(Transcribed page contents)
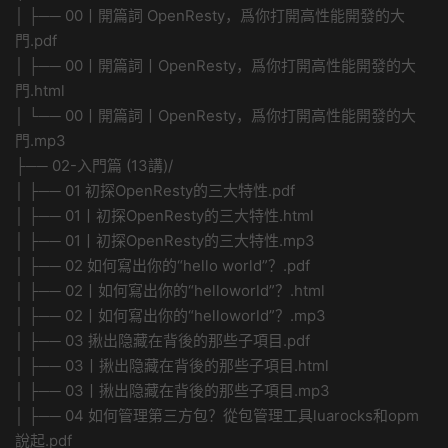
│ ├── 00丨開篇詞 OpenResty，爲你打開高性能開發的大
門.pdf
│ ├── 00丨開篇詞丨OpenResty，爲你打開高性能開發的大
門.html
│ └── 00丨開篇詞丨OpenResty，爲你打開高性能開發的大
門.mp3
├── 02-入門篇 (13講)/
│ ├── 01 初探OpenResty的三大特性.pdf
│ ├── 01丨初探OpenResty的三大特性.html
│ ├── 01丨初探OpenResty的三大特性.mp3
│ ├── 02 如何寫出你的“hello world”？.pdf
│ ├── 02丨如何寫出你的“helloworld”？.html
│ ├── 02丨如何寫出你的“helloworld”？.mp3
│ ├── 03 揪出隐藏在背後的那些子項目.pdf
│ ├── 03丨揪出隐藏在背後的那些子項目.html
│ ├── 03丨揪出隐藏在背後的那些子項目.mp3
│ ├── 04 如何管理第三方包？從包管理工具luarocks和opm
說起.pdf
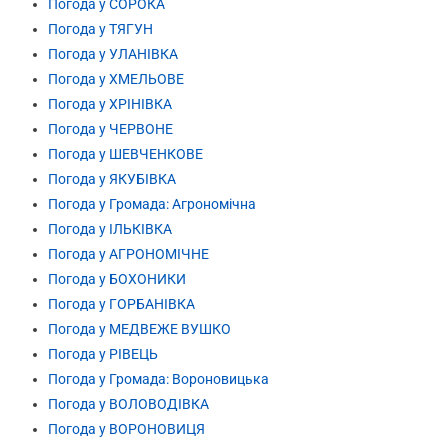
Погода у СОРОКА
Погода у ТЯГУН
Погода у УЛАНІВКА
Погода у ХМЕЛЬОВЕ
Погода у ХРІНІВКА
Погода у ЧЕРВОНЕ
Погода у ШЕВЧЕНКОВЕ
Погода у ЯКУБІВКА
Погода у Громада: Агрономічна
Погода у ІЛЬКІВКА
Погода у АГРОНОМІЧНЕ
Погода у БОХОНИКИ
Погода у ГОРБАНІВКА
Погода у МЕДВЕЖЕ ВУШКО
Погода у РІВЕЦЬ
Погода у Громада: Вороновицька
Погода у ВОЛОВОДІВКА
Погода у ВОРОНОВИЦЯ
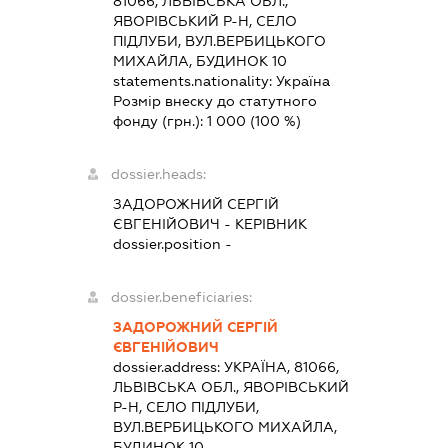
81066, ЛЬВІВСЬКА ОБЛ.,
ЯВОРІВСЬКИЙ Р-Н, СЕЛО
ПІДЛУБИ, ВУЛ.ВЕРБИЦЬКОГО
МИХАЙЛА, БУДИНОК 10
statements.nationality:
Україна
Розмір внеску до статутного
фонду (грн.):
1 000
(100 %)
dossier.heads:
ЗАДОРОЖНИЙ СЕРГІЙ
ЄВГЕНІЙОВИЧ
-
КЕРІВНИК
dossier.position -
dossier.beneficiaries:
ЗАДОРОЖНИЙ СЕРГІЙ
ЄВГЕНІЙОВИЧ
dossier.address:
УКРАЇНА, 81066,
ЛЬВІВСЬКА ОБЛ., ЯВОРІВСЬКИЙ
Р-Н, СЕЛО ПІДЛУБИ,
ВУЛ.ВЕРБИЦЬКОГО МИХАЙЛА,
БУДИНОК 10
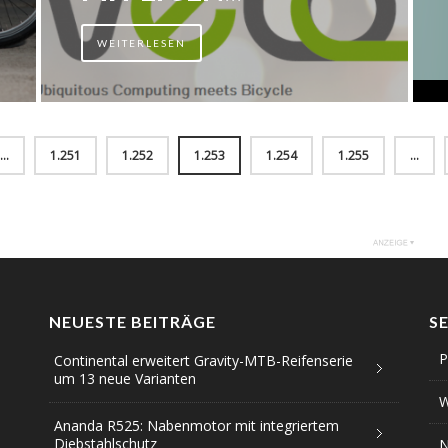
WEITERLESEN
…
1.251
1.252
1.253
1.254
1.255
…
NEUESTE BEITRÄGE
S
P
Continental erweitert Gravity-MTB-Reifenserie
um 13 neue Varianten
W
Ananda R525: Nabenmotor mit integriertem
Diebstahlschutz
N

- Task instructions:
Scan the data above and copy every line with "Громада" in it.

- Your response:
Погода у Громада: Агрономічна
Погода у Громада: Вороновицька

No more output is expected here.